Therein lie the foundations of the first cracks in the edifice of the State of Pakistan. Urdu was imposed and this was one of the many reasons that lead to the dismemberment of Pakistan in 1971. But the “Urdu problem” as Bengalis would sometimes refer to this imposition as, was planned in 1947-48, with Mohammad Ali Jinnah traveling to Dhaka in what was then East Pakistan, to announce his grand plan to have Urdu as the only national language of the “moth-eaten” state of Pakistan. No one realised the irony of it then. Jinnah was selling a language that he did not speak, to a people who did not understand it. The Bengali language is more than fourteen hundred years old. Some believe it carries nuanced sophistication on one shoulder. Others believe that it carries a chip on the other, but that is open to debate. Oh, the Bengalis love a good debate.

Created to be a homeland for the subcontinent’s Muslims, it was believed that Islam was the glue that would hold Pakistan together. On 16 December 1971 that glue unraveled. In the first partition of its kind, a majority broke away from a minority. Punjabi sub-nationalism was simply too heavy handed to permit co-existence. That you were Muslim was not good enough. You had to be Sunni Punjabi Muslim.

Pakistan was to be an Islamic welfare state, based on the Riyasat-e-Medina model, the first Muslim state set up by Prophet Mohammad after his Hijrat, or migration from Mecca to Medina in 622 AD. That did not happen. There were simply too many pulls and pressures.

Muslims are not a homogeneous entity. Pakistan’s two hundred million people follow a staggering variety of ‘sub-faiths’ and each ‘sub-faith’ is followed with a passion that can sometimes border on the terrifying. The Deobandis have a fundamental difference of opinion with the Barelvis. Together, they share a visceral hatred for the Ahl-e-Hadith. This often results in blood baths and bombing of mosques of the other sect. Interestingly, these three sub sects of Islam were created in North India, before partition. Most Pakistani Sunni Muslims belong to the Hanafi Fiqh. Salafism and Wahabism, born in the deserts of Egypt and Arabia, are fast finding their feet in Punjab and Sindh, once the nurseries of Sufism.

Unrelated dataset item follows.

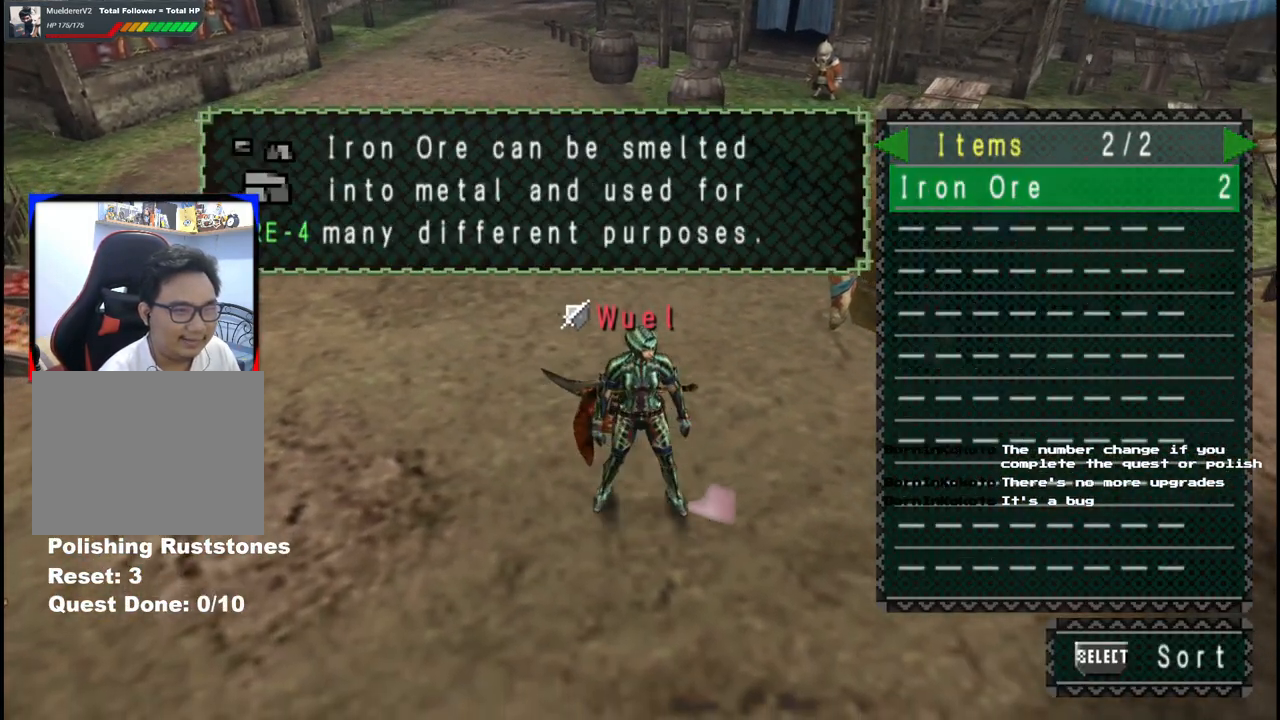
{"dt_ms": 500, "buttons": [], "left_stick": "center", "right_stick": "center", "events": [[283, "DPAD_LEFT", "down"], [400, "DPAD_LEFT", "up"]]}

The two branches of Shia Islam in Pakistan are the Twelvers or Imamiyyah and Ismailis, with the Twelvers being the most widely practiced Shia faith. Ahmadis were declared non-Muslim in Pakistan by the Second Amendment to the Constitution and by Ordinance XX.

These are the broad schisms in the Pakistani Muslim landscape. Muslims form a staggering total of 96% of the population of Pakistan. By one estimate, the breakup is – Shia (Twelvers) 18%, Ismailis 2%, Ahmadis 2%, Barelvis 50%, Deobandis 20%, Ahl-e-Hadith 4% and other minorities 4%.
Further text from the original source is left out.